» The task
Below are some records; return all of them exactly as they are.

» Record set
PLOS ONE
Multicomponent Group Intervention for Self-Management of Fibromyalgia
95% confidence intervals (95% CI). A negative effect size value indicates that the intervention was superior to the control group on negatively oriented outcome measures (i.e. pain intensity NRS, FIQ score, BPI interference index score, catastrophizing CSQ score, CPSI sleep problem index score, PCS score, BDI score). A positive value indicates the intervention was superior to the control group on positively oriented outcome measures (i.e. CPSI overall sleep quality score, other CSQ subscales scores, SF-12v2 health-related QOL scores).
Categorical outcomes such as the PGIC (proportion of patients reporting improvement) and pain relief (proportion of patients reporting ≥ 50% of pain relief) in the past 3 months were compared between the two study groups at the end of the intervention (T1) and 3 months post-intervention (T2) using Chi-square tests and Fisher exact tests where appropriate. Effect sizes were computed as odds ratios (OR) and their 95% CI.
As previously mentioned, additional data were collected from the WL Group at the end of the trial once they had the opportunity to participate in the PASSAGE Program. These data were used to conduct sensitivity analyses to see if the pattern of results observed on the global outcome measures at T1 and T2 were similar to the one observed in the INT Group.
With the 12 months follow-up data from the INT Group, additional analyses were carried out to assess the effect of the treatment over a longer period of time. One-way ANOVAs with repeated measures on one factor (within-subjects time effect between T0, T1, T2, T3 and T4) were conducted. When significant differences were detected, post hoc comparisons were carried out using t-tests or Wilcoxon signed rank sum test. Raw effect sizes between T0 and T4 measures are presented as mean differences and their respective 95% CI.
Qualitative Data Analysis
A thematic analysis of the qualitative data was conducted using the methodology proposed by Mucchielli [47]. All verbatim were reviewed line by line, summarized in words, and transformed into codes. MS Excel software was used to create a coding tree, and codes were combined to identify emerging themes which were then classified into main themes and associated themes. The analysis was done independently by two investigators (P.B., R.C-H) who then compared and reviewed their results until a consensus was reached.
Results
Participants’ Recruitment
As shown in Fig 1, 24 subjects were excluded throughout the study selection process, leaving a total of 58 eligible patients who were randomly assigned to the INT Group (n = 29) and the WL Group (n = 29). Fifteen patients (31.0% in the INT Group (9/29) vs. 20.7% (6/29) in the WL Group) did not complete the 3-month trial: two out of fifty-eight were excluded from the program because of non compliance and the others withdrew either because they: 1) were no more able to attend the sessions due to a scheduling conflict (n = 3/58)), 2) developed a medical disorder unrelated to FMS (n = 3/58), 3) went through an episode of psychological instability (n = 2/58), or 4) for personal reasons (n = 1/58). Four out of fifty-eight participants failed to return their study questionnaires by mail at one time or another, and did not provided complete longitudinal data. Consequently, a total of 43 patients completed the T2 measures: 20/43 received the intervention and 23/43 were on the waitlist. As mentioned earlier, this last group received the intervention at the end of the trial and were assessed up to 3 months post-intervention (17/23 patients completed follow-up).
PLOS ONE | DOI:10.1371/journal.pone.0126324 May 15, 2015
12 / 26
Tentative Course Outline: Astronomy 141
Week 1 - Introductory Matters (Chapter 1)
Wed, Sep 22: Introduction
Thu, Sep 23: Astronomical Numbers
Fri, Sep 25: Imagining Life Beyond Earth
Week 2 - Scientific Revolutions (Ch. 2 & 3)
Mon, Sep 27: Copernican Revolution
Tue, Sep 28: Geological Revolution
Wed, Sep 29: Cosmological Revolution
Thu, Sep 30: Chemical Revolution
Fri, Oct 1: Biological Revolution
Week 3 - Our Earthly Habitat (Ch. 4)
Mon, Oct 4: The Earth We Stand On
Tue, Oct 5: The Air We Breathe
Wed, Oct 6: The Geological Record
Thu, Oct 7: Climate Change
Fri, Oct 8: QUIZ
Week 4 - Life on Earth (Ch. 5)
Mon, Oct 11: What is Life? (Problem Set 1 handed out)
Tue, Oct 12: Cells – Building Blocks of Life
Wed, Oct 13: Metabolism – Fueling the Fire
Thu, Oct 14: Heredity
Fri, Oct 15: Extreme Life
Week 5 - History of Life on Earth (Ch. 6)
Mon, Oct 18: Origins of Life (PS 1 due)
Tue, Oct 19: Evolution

» Written answer
PLOS ONE
Multicomponent Group Intervention for Self-Management of Fibromyalgia
95% confidence intervals (95% CI). A negative effect size value indicates that the intervention was superior to the control group on negatively oriented outcome measures (i.e. pain intensity NRS, FIQ score, BPI interference index score, catastrophizing CSQ score, CPSI sleep problem index score, PCS score, BDI score). A positive value indicates the intervention was superior to the control group on positively oriented outcome measures (i.e. CPSI overall sleep quality score, other CSQ subscales scores, SF-12v2 health-related QOL scores).
Categorical outcomes such as the PGIC (proportion of patients reporting improvement) and pain relief (proportion of patients reporting ≥ 50% of pain relief) in the past 3 months were compared between the two study groups at the end of the intervention (T1) and 3 months post-intervention (T2) using Chi-square tests and Fisher exact tests where appropriate. Effect sizes were computed as odds ratios (OR) and their 95% CI.
As previously mentioned, additional data were collected from the WL Group at the end of the trial once they had the opportunity to participate in the PASSAGE Program. These data were used to conduct sensitivity analyses to see if the pattern of results observed on the global outcome measures at T1 and T2 were similar to the one observed in the INT Group.
With the 12 months follow-up data from the INT Group, additional analyses were carried out to assess the effect of the treatment over a longer period of time. One-way ANOVAs with repeated measures on one factor (within-subjects time effect between T0, T1, T2, T3 and T4) were conducted. When significant differences were detected, post hoc comparisons were carried out using t-tests or Wilcoxon signed rank sum test. Raw effect sizes between T0 and T4 measures are presented as mean differences and their respective 95% CI.
Qualitative Data Analysis
A thematic analysis of the qualitative data was conducted using the methodology proposed by Mucchielli [47]. All verbatim were reviewed line by line, summarized in words, and transformed into codes. MS Excel software was used to create a coding tree, and codes were combined to identify emerging themes which were then classified into main themes and associated themes. The analysis was done independently by two investigators (P.B., R.C-H) who then compared and reviewed their results until a consensus was reached.
Results
Participants’ Recruitment
As shown in Fig 1, 24 subjects were excluded throughout the study selection process, leaving a total of 58 eligible patients who were randomly assigned to the INT Group (n = 29) and the WL Group (n = 29). Fifteen patients (31.0% in the INT Group (9/29) vs. 20.7% (6/29) in the WL Group) did not complete the 3-month trial: two out of fifty-eight were excluded from the program because of non compliance and the others withdrew either because they: 1) were no more able to attend the sessions due to a scheduling conflict (n = 3/58)), 2) developed a medical disorder unrelated to FMS (n = 3/58), 3) went through an episode of psychological instability (n = 2/58), or 4) for personal reasons (n = 1/58). Four out of fifty-eight participants failed to return their study questionnaires by mail at one time or another, and did not provided complete longitudinal data. Consequently, a total of 43 patients completed the T2 measures: 20/43 received the intervention and 23/43 were on the waitlist. As mentioned earlier, this last group received the intervention at the end of the trial and were assessed up to 3 months post-intervention (17/23 patients completed follow-up).
PLOS ONE | DOI:10.1371/journal.pone.0126324 May 15, 2015
12 / 26
Tentative Course Outline: Astronomy 141
Week 1 - Introductory Matters (Chapter 1)
Wed, Sep 22: Introduction
Thu, Sep 23: Astronomical Numbers
Fri, Sep 25: Imagining Life Beyond Earth
Week 2 - Scientific Revolutions (Ch. 2 & 3)
Mon, Sep 27: Copernican Revolution
Tue, Sep 28: Geological Revolution
Wed, Sep 29: Cosmological Revolution
Thu, Sep 30: Chemical Revolution
Fri, Oct 1: Biological Revolution
Week 3 - Our Earthly Habitat (Ch. 4)
Mon, Oct 4: The Earth We Stand On
Tue, Oct 5: The Air We Breathe
Wed, Oct 6: The Geological Record
Thu, Oct 7: Climate Change
Fri, Oct 8: QUIZ
Week 4 - Life on Earth (Ch. 5)
Mon, Oct 11: What is Life? (Problem Set 1 handed out)
Tue, Oct 12: Cells – Building Blocks of Life
Wed, Oct 13: Metabolism – Fueling the Fire
Thu, Oct 14: Heredity
Fri, Oct 15: Extreme Life
Week 5 - History of Life on Earth (Ch. 6)
Mon, Oct 18: Origins of Life (PS 1 due)
Tue, Oct 19: Evolution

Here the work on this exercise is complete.